From Debbie Harry's duet with Kelsey Lu as Kermit the Frog to bloodletting performances and duct tape couture, this year's experimental arts party celebrated New York's most iconic provocateurs
This past Friday, Document attended the 2025 Performance Space Gala, which celebrated 45 years of experimental programming and honored three New York titans: Yoko Ono, Fran Lebowitz, and Adrienne Edwards, plus a surprise guest. Here were some highlights from the riotous night:
After checking in at the East Village venue, I peered through a trio of mimes to spy performance artist Kuby Lin, who was vlogging the cocktail hour for Performance Space’s Instagram. Guests stood like deer caught in the flashlight of Kuby’s iPhone camera as he yelled his notoriously absurd questions at them. His most outrageous video was his Instagram story of New York icon, gala honoree, and infamous technophobe, Fran Lebowitz, when he handed her his phone mid interview and asked her to critique his look. “Is it art?” Kuby asked “It’s whatever you want it to be,” she replied, surprisingly bemused.

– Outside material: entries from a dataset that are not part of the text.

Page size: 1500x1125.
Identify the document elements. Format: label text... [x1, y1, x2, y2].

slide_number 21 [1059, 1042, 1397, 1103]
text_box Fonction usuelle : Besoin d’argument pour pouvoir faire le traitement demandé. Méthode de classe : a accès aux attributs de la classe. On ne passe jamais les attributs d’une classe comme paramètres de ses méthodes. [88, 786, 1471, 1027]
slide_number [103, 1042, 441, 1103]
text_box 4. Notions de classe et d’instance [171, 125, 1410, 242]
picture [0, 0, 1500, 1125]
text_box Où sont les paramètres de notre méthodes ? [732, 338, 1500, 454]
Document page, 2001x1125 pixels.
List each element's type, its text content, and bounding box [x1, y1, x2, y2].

Entering the dining hall, we were welcomed by the vision of model, sex icon, and doll supreme Amari Diosa in a quilted trench coat draped over her semi-naked body. She was standing in a spotlight under softly falling snow, as though waiting for an Uber that never arrives, a bouquet of crimson red roses arranged behind her. A poem by legendary Japanese multimedia artist and gala honoree Yoko Ono was displayed on a screen above Amari.
SNOW PIECE by YOKO ONO:
Think that snow is falling.
Think that snow is falling everywhere all the time.

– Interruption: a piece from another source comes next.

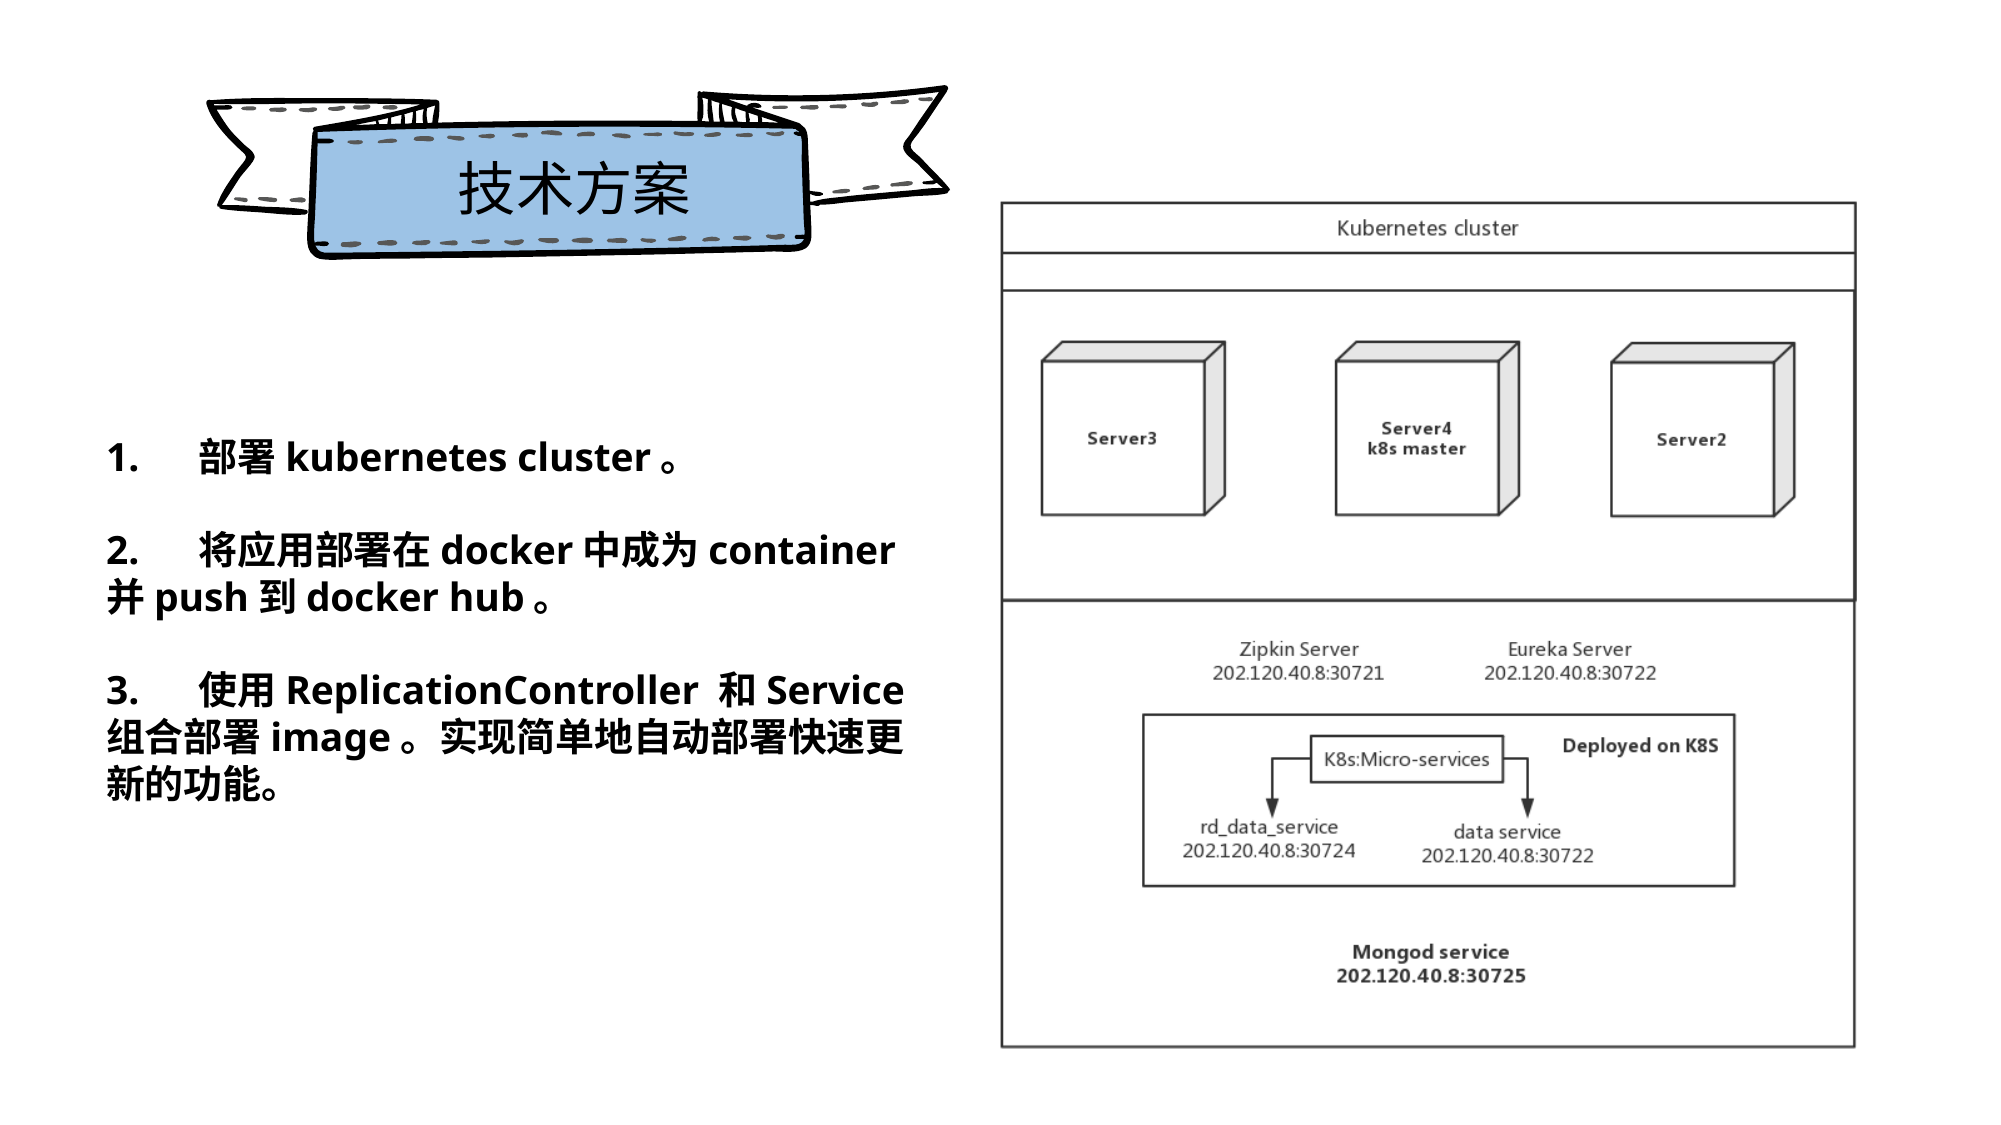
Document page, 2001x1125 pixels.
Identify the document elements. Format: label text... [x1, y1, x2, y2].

text_box 1. 部署kubernetes cluster。 2. 将应用部署在docker中成为container并push到docker hub。 3. 使用ReplicationController 和Service组合部署image。实现简单地自动部署快速更新的功能。 [91, 425, 934, 814]
picture [942, 143, 1932, 1125]
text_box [205, 84, 951, 261]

When you talk with a person, think that snow is falling between you and on the person.
Stop conversing when you think the person is covered by snow.
1963 summer
2025 spring
As I was taking in the details of Amari’s fake-snow-capped-eyelashes, visual artist and sex symbol Martine Gutierrez seemingly appeared out of thin air, towering over my friends and me, a half eaten red apple in her hand. She was wearing a sheath dress made entirely out of duct tape, perfectly adhering to the year’s “PERFORM HOMOSEXUALITY” dress code. As I stood there, torn between two bombshells, I prodded Martine for her thoughts on Amari’s performance. “I felt a flirty energy with her when I arrived. We made eye contact and approached each other… woah.” She jokes that she has no idea how she’ll sit on a chair in her dress, let alone perform her hosting duties alongside filmmaker Julio Torres.
Performance artist and ambush interviewer Crackhead Barney was in attendance, shrieking from the back of the room, as she is wont to do. At one point in the bathroom, I overheard her taking a video call at full volume from a stall. “I’m at the Gala. It’s cute, everyone is very nice,” she yelled. “Do you want to come over after?” the person asked from the other end of the phone. “No. Shut up. I don’t like you. You’re weird today.”

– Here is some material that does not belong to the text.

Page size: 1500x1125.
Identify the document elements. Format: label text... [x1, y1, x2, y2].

The most New York of moments coalesced as two stars collided when New York icon Martin Scorsese presented his friend, equally New-York-Iconic author Fran Lebowitz, with her New York Icon award. The audience, which until now wasn’t paying much attention to the host or speakers, went entirely silent, hanging on Scorsese’s every word. “Fran is a writer. A brilliant, celebrated writer,” he lauded in his introduction. “She’s a reader… She doesn’t throw a book away, She can’t do it… She is the greatest gifter of books that I know. For my birthday once she gave me (and it was so sweet), The History of God, and she inscribed it, ‘Marty I hope you haven’t read this yet.’”
Trans icon and MTA subway announcer extraordinaire Bernie Wagenblast was surprised with an award of her own. She received an almost two-minute long standing ovation from the entire house, (and the only one of the night) for her acceptance speech: “The T train is now arriving. Please stand away from the platform edge.”
Gala attendees were treated to yet another enormously New York moment when Debbie Harry, the lead vocalist of the band Blondie, performed a duet with singer Kelsey Lu dressed as Kermit the frog. They sang The Rainbow Connection from the 1979 film The Muppet Movie while slinking down the center catwalk that doubled as the central table of the gala.
“Watch out for that salad, it looks vicious,” Debbie warned Kelsey, as they tiptoed around the Indochine appetizers.
Once the gala wrapped up, attendees nabbed their gift bags full of cannabis goods, weaved through the decorative NYC wire garbage cans filled with baby’s breath flowers, and made their way to the backroom for the afterparty. “Someone’s about to cut themselves onstage,” a passerby yelped. I weaseled through the crowd to find performer Mars Hobrecker on a little stage at the back of the afterparty dancefloor, dressed in lace white panties, attaching bloodsucking leeches to his body. He then took a scalpel and sliced a short gooey red line across his sternum. A stranger tapped my shoulder my shoulder; “Will you catch me if I faint?” he asked.